> **DESCRIÇÃO DO PROBLEMA**: Prossiga o excerto abaixo, sobre a resistência da comunidade de Covas do Barroso às prospecções da empresa, a partir da sua última frase.

> **EXCERTO**:
■ ■ ■ ■ ■

Em novembro, a empresa tentou aceder aos terrenos baldios para fazer mais prospecções. Como a Comunidade dos Baldios e muitos proprietários privados continuam a negar-lhes acesso, a empresa recorreu à usurpação. Contavam eles que não houvesse em Covas do Barroso gente com espinha dorsal capaz de lhes fazer frente. Mas, graças à união e ao apoio constante de todos os cantos do país e do mundo, a comunidade não desistiu e resistiu. Durante 7 meses, todos os dias, bloqueou o acesso da empresa a terrenos baldios, demonstrando força, união, perseverança e resistência coletivas.

Para além destas ações diretas, nos últimos anos, já passámos por muito: agimos judicial e legalmente em todas as fases dos processos administrativos; assinámos petições; saímos às ruas; organizámos encontros, caravanas, residências artísticas e acampamentos. Com tudo isso, ganhámos muitas batalhas: parámos os trabalhos de prospecção, impedimos a empresa de avançar no terreno, sensibilizámos consciências e construímos redes de solidariedade.

■ ■ ■ ■ ■

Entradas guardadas
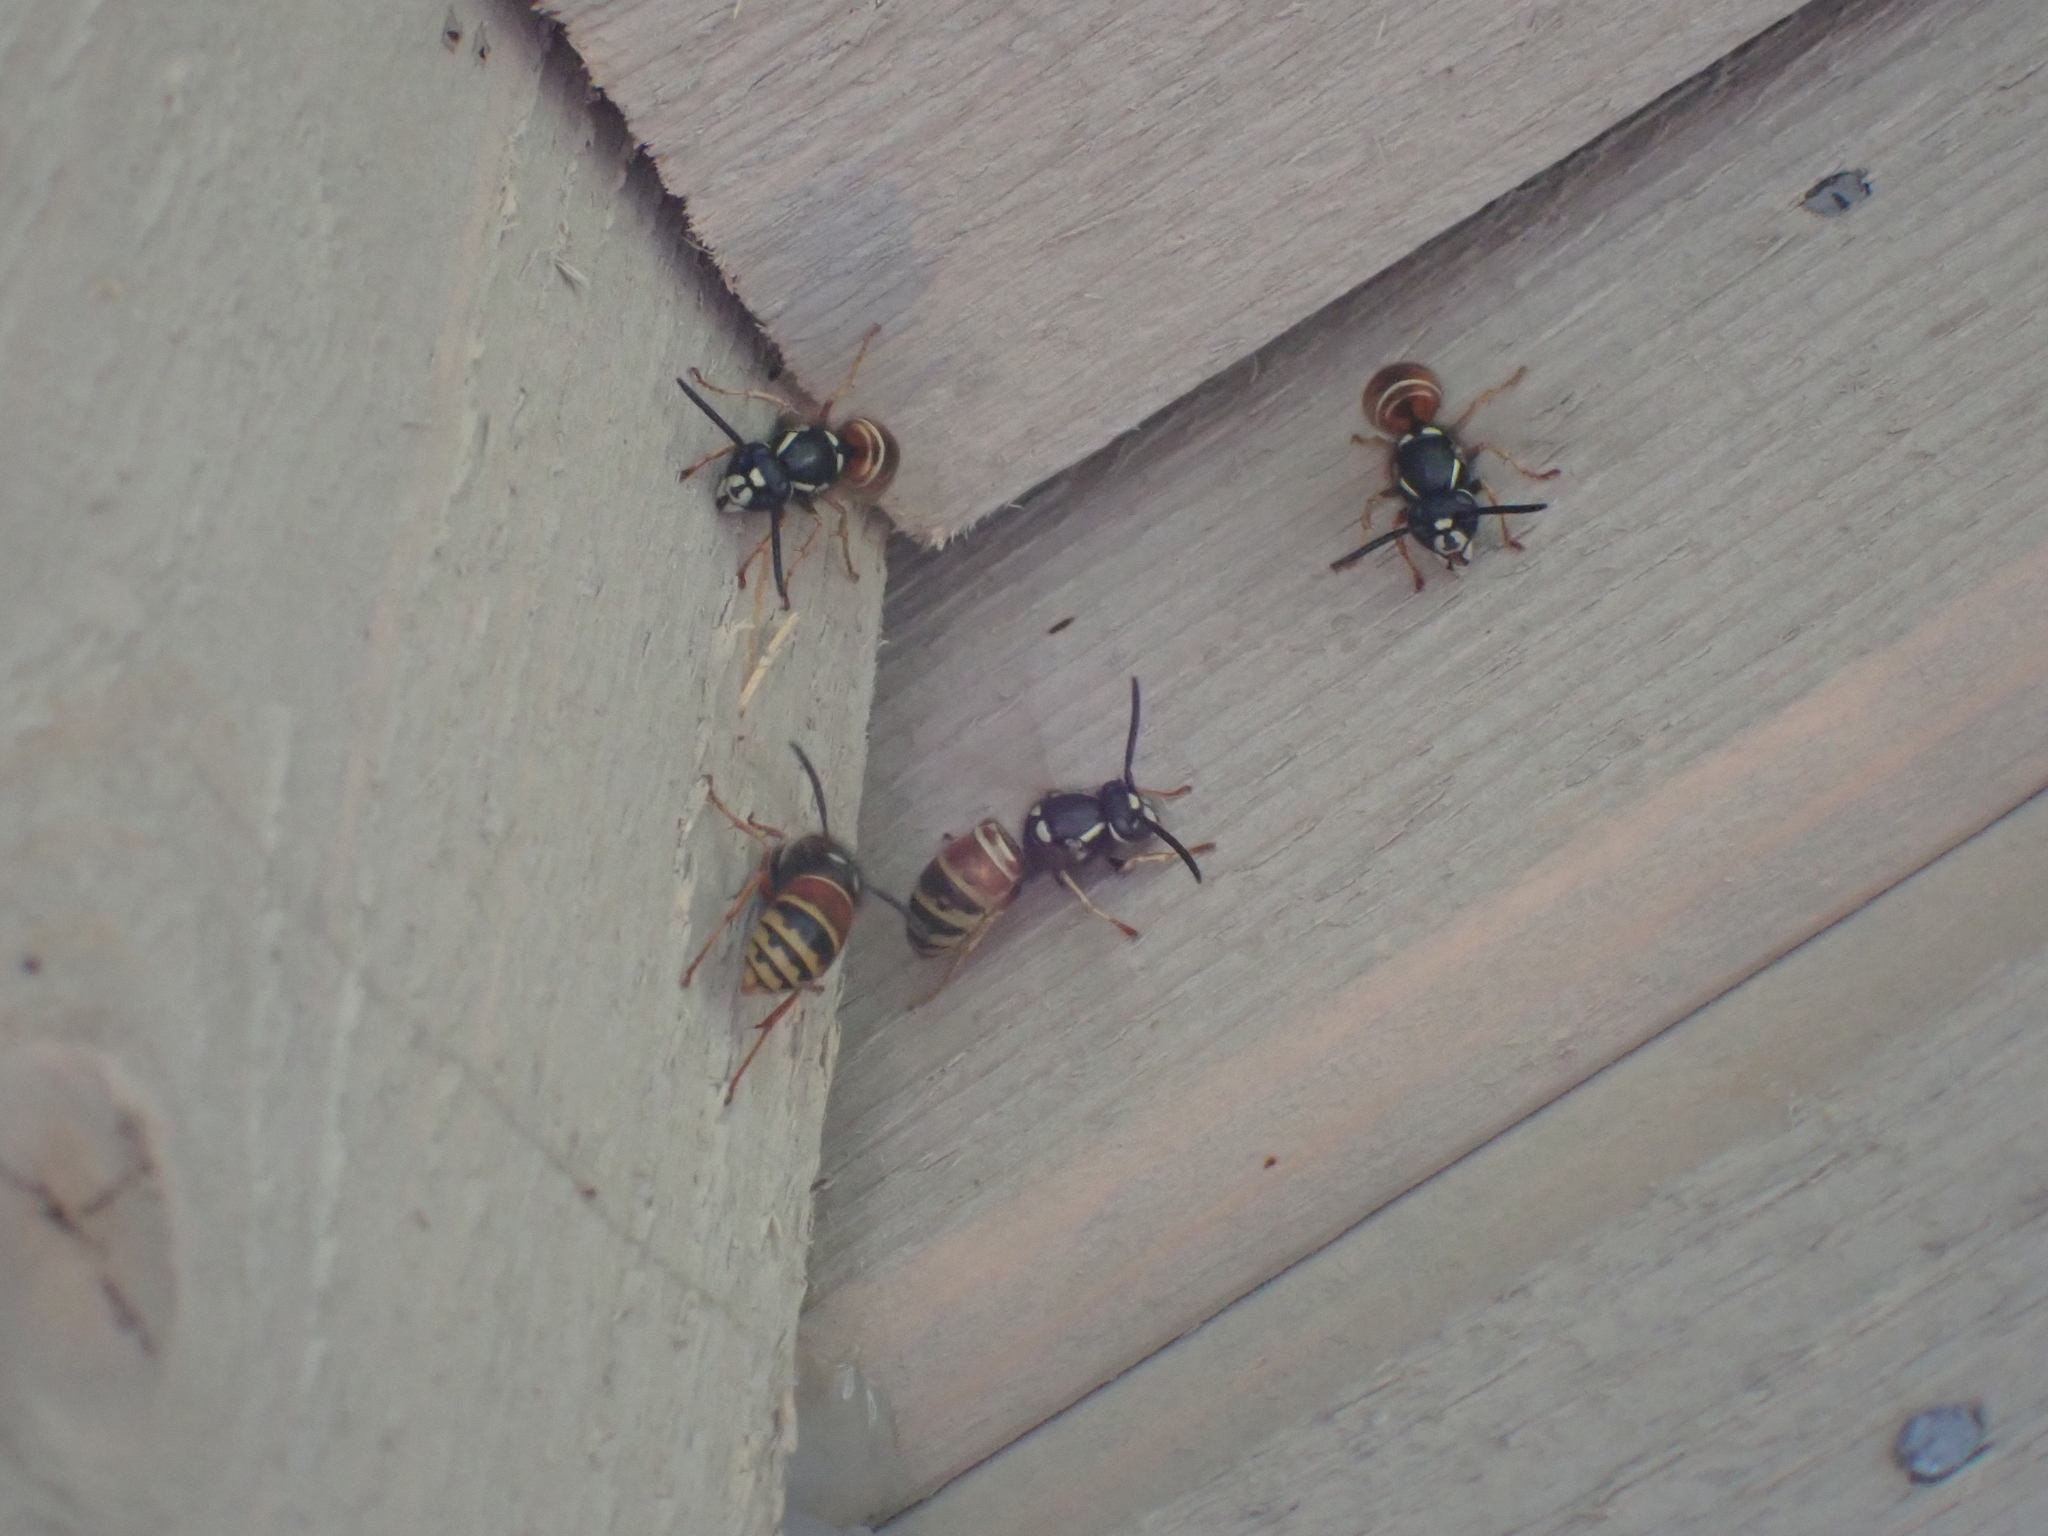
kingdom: Animalia
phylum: Arthropoda
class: Insecta
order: Hymenoptera
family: Vespidae
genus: Vespula
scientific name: Vespula rufa
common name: Red wasp
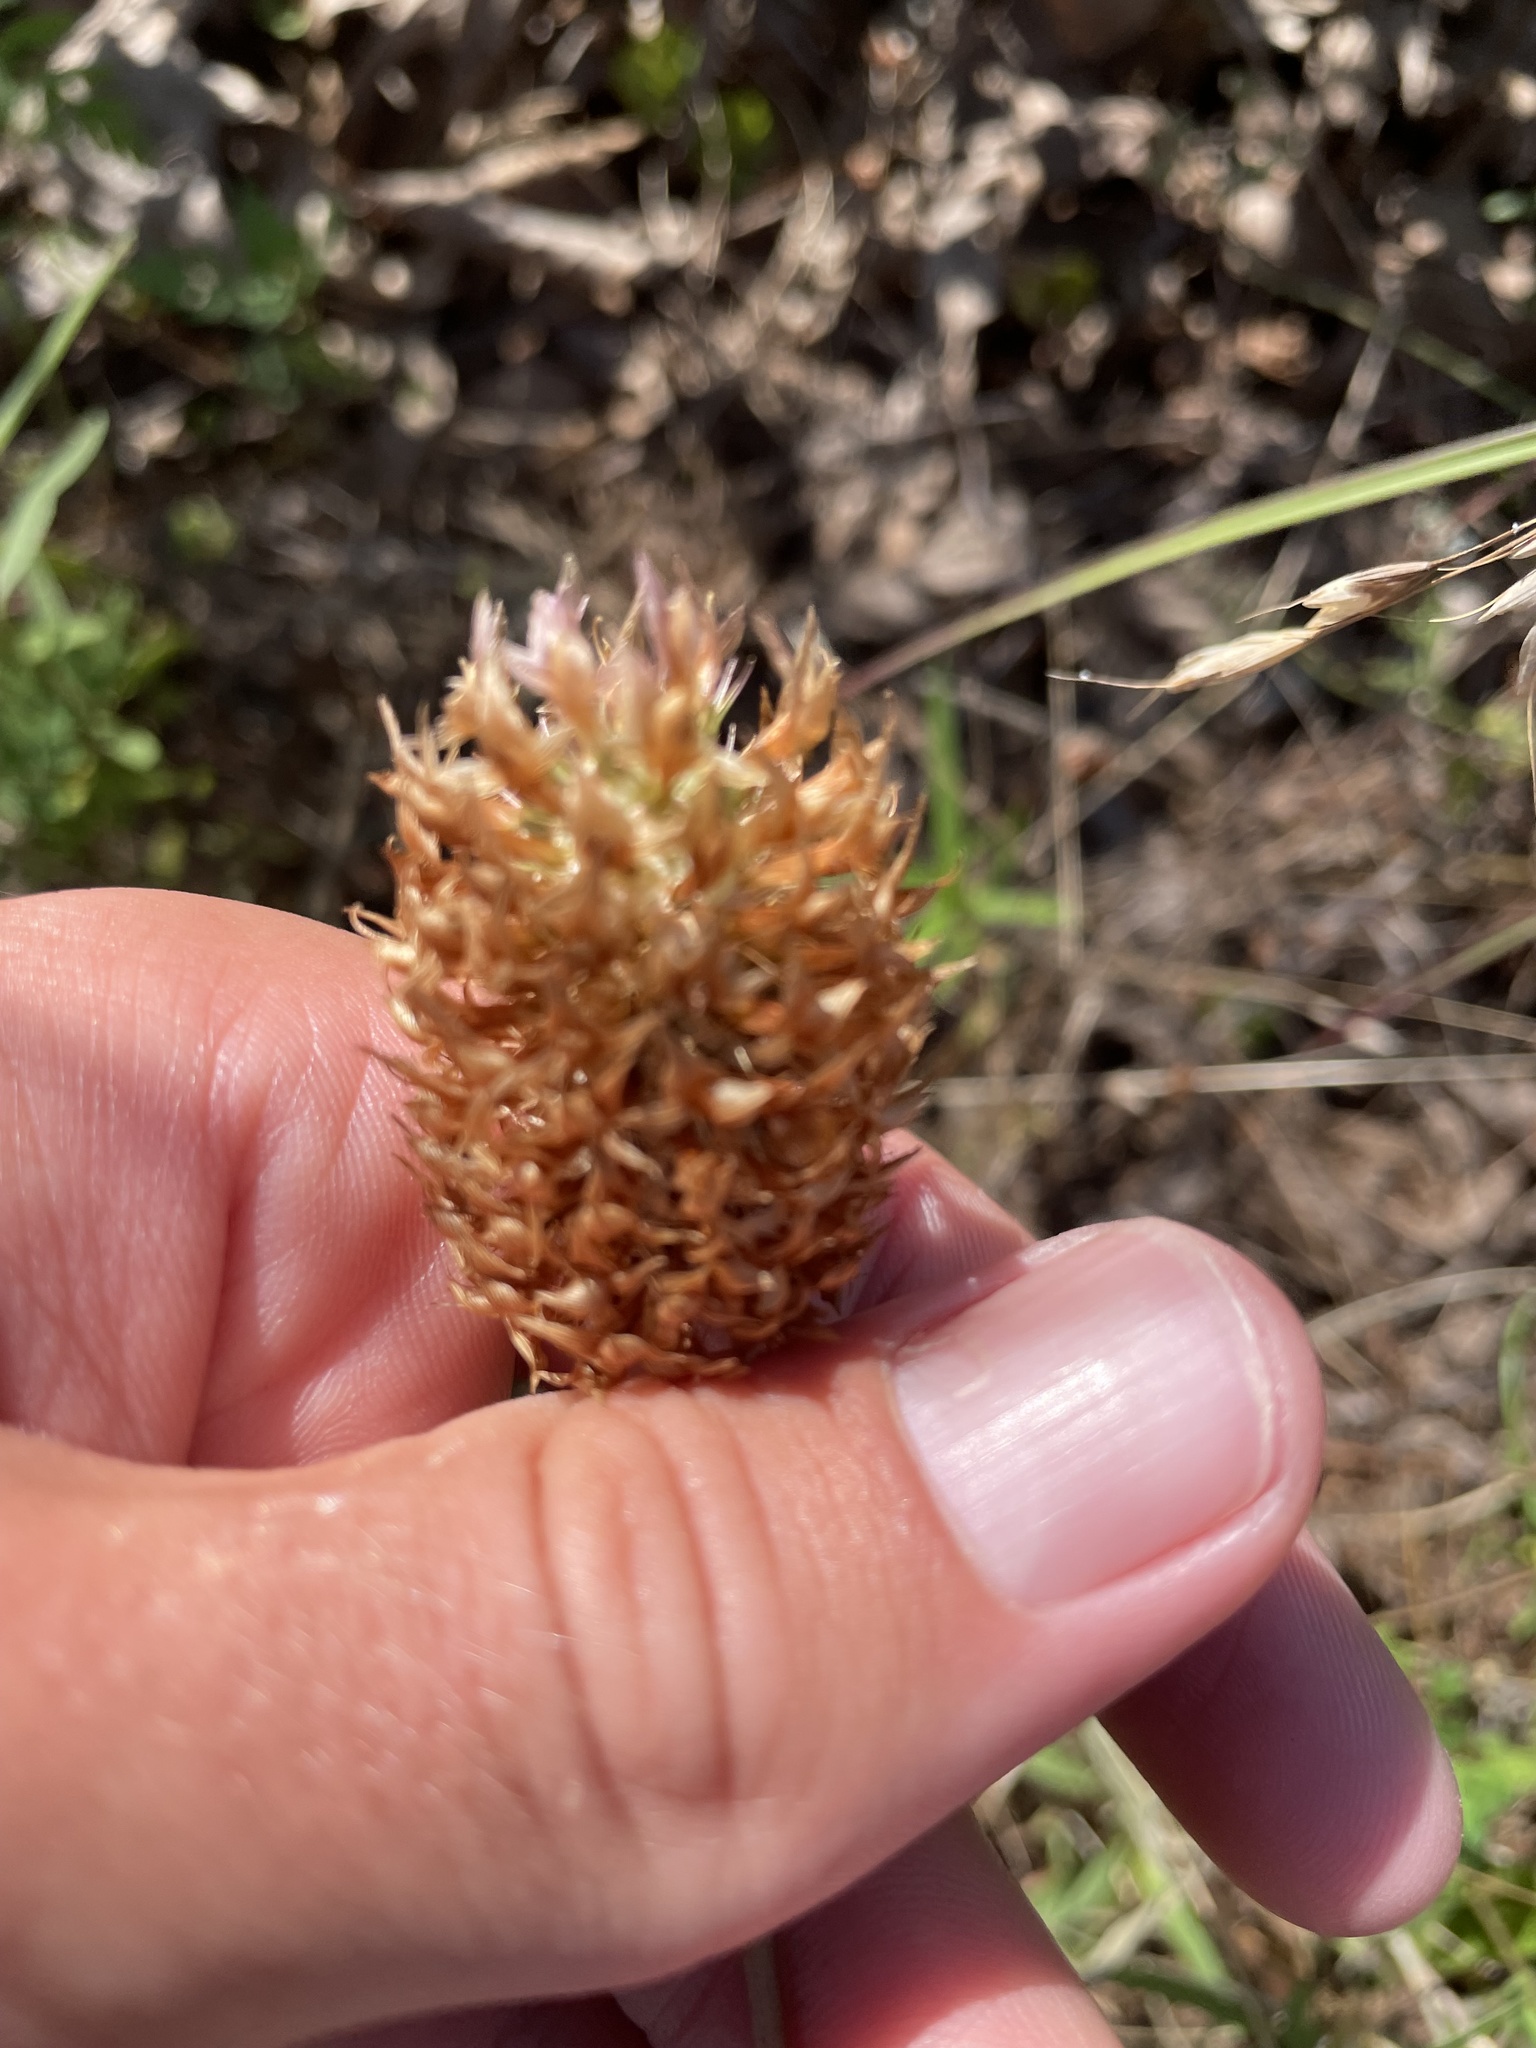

■ ■ ■ ■ ■

> **RESPOSTA ESPERADA**:
O Barroso não é uma serra isolada, nem este é um problema isolado que só interessa à sua população. Aqui, enfrentam-se decisões determinantes que representam transformações  ecológicas, sociais e económicas não só para esta região, mas para o tipo de futuro que queremos e seremos capazes de alcançar. Podemos repetir os erros do passado, insistindo numa busca incessante por lucro e numa ideia de “progresso” à custa do bem-estar da maioria. Ou pode ser um ponto de viragem para um futuro onde nós, as florestas, os animais e os rios sejamos protegidos e valorizados, um futuro onde a água limpa e abundante, a comida saudável e o tempo para viver ajudem a redefinir “riqueza”.

A nossa luta desmistifica e recusa a abordagem dos Estados e do capital aos desafios ecológicos e sociais contemporâneos, evidenciando que estes projetos devastadores são uma escolha política, condicionada por lógicas económicas e dependências energéticas. Manter a atual economia “funcional” implica o crescimento económico infinito, a criação constante de novos mercados e a extração contínua de matérias-primas da Terra. Com esta visão, muitos territórios e populações — principalmente os mais vulneráveis — são considerados “sacrificáveis” em nome de um “bem comum maior”, que não é nem um bem nem é comum.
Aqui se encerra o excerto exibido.